A New Christianity for a New World
- Author: John Shelby Spong
- Language: English
- Subject: Christian theology
- Published: September 18, 2001 Harper San Francisco
- Publication place: United States
- Media type: Print (Hardcover)
- Pages: 276
- ISBN: 978-0-060-67084-9

= A New Christianity for a New World =

2001 book by John Shelby Spong

A New Christianity for a New World: Why Traditional Faith Is Dying and How a New Faith Is Being Born is a theological book by Episcopalian bishop John Shelby Spong, published in 2001, in which he outlines his ideas for doctrinal changes within Christianity in the modern world.

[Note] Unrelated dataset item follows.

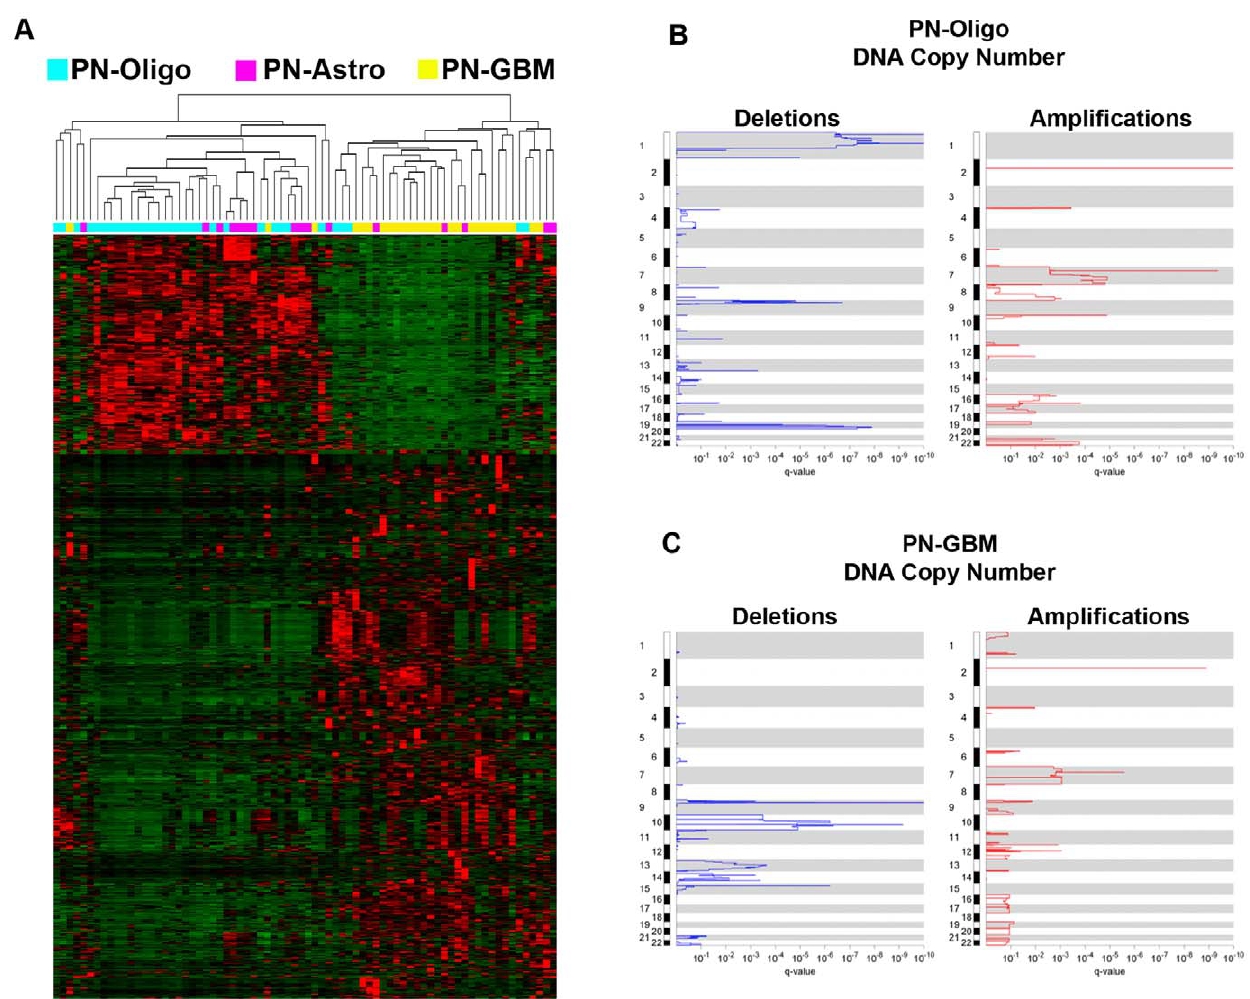
Figure 2. RNA and DNA copy number analysis of low- and high-grade proneural gliomas. ( A ) Supervised hierarchical clustering of Proneural GBM, Proneural Oligodendrogliomas, and Proneural Astrocytomas using 847 probes significantly different between these subtypes based on differential marker analysis (FDR , 5%, 1.8 Fold change). ( B ) Amplification and Deletion GISTIC Analysis of Proneural GBM and Proneural Oligodendrogliomas. Affymetrix SNP 6.0 data from the Rembrandt dataset was analyzed for copy number gain and loss using the GISTIC algorithm in GenePattern 3.0. A total of 26 Proneural GBM and 32 Proneural Oligodendroglioma samples were included in the analysis. No significant copy number changes were identified in the set of 14 Proneural Astrocytomas.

==Challenges to Christian teaching==
The book was controversial when it was first published because it proposed to entirely re-invent core areas of Christian teaching, such as fundamental theology, Christology, hamartiology, Mariology, biblical theology, natural theology, hermeneutics, theodicy, eschatology and moral theology, instead of simply making cosmetic pastoral reforms within Christianity.

==New Reformation==
Spong has also been a strong proponent of feminism, gay rights, and racial equality within both Christianity and society at large. Towards these ends, he calls for a new Reformation, in which many of Christianity's basic doctrines should be reformulated.

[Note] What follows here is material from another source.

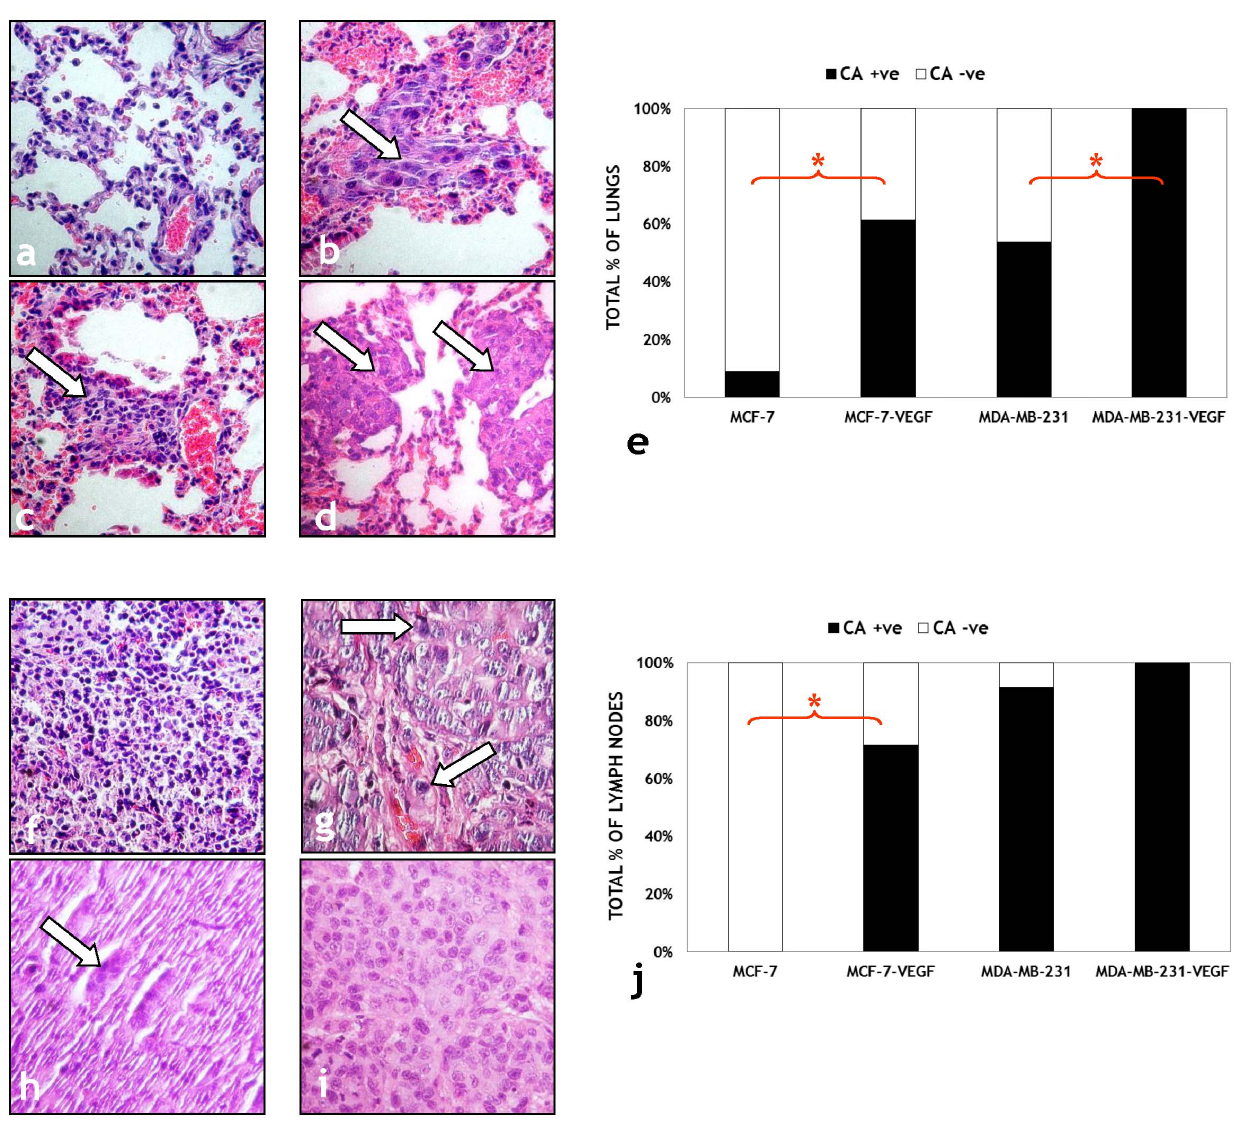
Figure 7. Histological validation of the transformation of non-invasive MCF-7 tumors to the metastatic phenotype following VEGF overexpression. Representative (40 6 ) images of H&E stained lung sections from: (a) MCF-7, (b) MCF-7-VEGF, (c) MDA-MB-231 and (d) MDA-MB-231- VEGF tumor bearing animals. Cancer cells are indicated by solid arrows in each panel. (e) Comparison of the number of animals with cancer positive (CA + ve ) and cancer negative (CA -ve ) lungs for each type of breast cancer xenograft. Representative (40 6 ) images of H&E stained lymph node sections from: (f) MCF-7, (g) MCF-7-VEGF, (h) MDA-MB-231 and (i) MDA-MB-231-VEGF tumor bearing animals. Cancer cells are indicated by solid arrows in each panel. (j) Comparison of the number of animals with cancer positive (CA + ve ) and cancer negative (CA -ve ) lymph nodes for each type of breast cancer xenograft.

Martin Luther ignited the Reformation of the 16th century by nailing to the door of the church in Wittenberg in 1517 the 95 Theses that he wished to debate. I will publish this challenge to Christianity in The Voice. I will post my theses on the Internet and send copies with invitations to debate them to the recognized Christian leaders of the world. My theses are far smaller in number than were those of Martin Luther, but they are far more threatening theologically. The issues to which I now call the Christians of the world to debate are these:

==12 Points for Reform==
1. Theism, as a way of defining God, is dead. So most theological God-talk is today meaningless. A new way to speak of God must be found.
2. Since God can no longer be conceived in theistic terms, it becomes nonsensical to seek to understand Jesus as the incarnation of the theistic deity. So the Christology of the ages is bankrupt.
3. The Biblical story of the perfect and finished creation from which human beings fell into sin is pre-Darwinian mythology and post-Darwinian nonsense.
4. The virgin birth, understood as literal biology, makes Christ's divinity, as traditionally understood, impossible.
5. The miracle stories of the New Testament can no longer be interpreted in a post-Newtonian world as supernatural events performed by an incarnate deity.
6. The view of the cross as the sacrifice for the sins of the world is a barbarian idea based on primitive concepts of God and must be dismissed.
7. Resurrection is an action of God. Jesus was raised into the meaning of God. It therefore cannot be a physical resuscitation occurring inside human history.
8. The story of the Ascension assumed a three-tiered universe and is therefore not capable of being translated into the concepts of a post-Copernican space age.
9. There is no external, objective, revealed standard written in scripture or on tablets of stone that will govern our ethical behavior for all time.
10. Prayer cannot be a request made to a theistic deity to act in human history in a particular way.
11. The hope for life after death must be separated forever from the behavior control mentality of reward and punishment. The Church must abandon, therefore, its reliance on guilt as a motivator of behavior.
12. All human beings bear God's image and must be respected for what each person is. Therefore, no external description of one's being, whether based on race, ethnicity, gender or sexual orientation, can properly be used as the basis for either rejection or discrimination.

==Role of Judas in the Gospels==
Spong holds fundamentally that the expanding detail given to Judas' betrayal from the synoptic gospels through to the Gospel of John is a result of active embellishment on behalf of those authors postdating Mark and the Q source, as a result of ideological tension resulting from initially unforeseen and increasing hostility between Jews and Christians in the early history of the church.

==Criticisms==

===Gerald O'Collins===
Gerald O'Collins, Professor of Fundamental Theology, Gregorian University, Rome, argued that Spong’s "work simply does not belong to the world of international scholarship. No genuine scholar will be taken in by this book. ... What is said about a key verb St. Paul uses in Galatians 1:15f. shows that the bishop [Spong] has forgotten any Greek that he knew. [Spong argued his case based on a Greek word that is not in the passage] ... [my] advice for his next book is to let some real experts check it before publication."

=== Rowan Williams===
Rowan Williams wrote a response to Spong's 12 points in 1998, when he was the Bishop of Monmouth. Williams wrote that "... I cannot in any way see Bishop Spong's theses as representing a defensible or even an interesting Christian future. And I want to know whether the Christian past scripture and tradition, really appears to him as empty and sterile as this text suggests."

Spong himself responds to this criticism by saying many of William's points are invalid and that they are already answered in Spong's book Why Christianity Must Change Or Die from which the 12 theses are drawn and explained.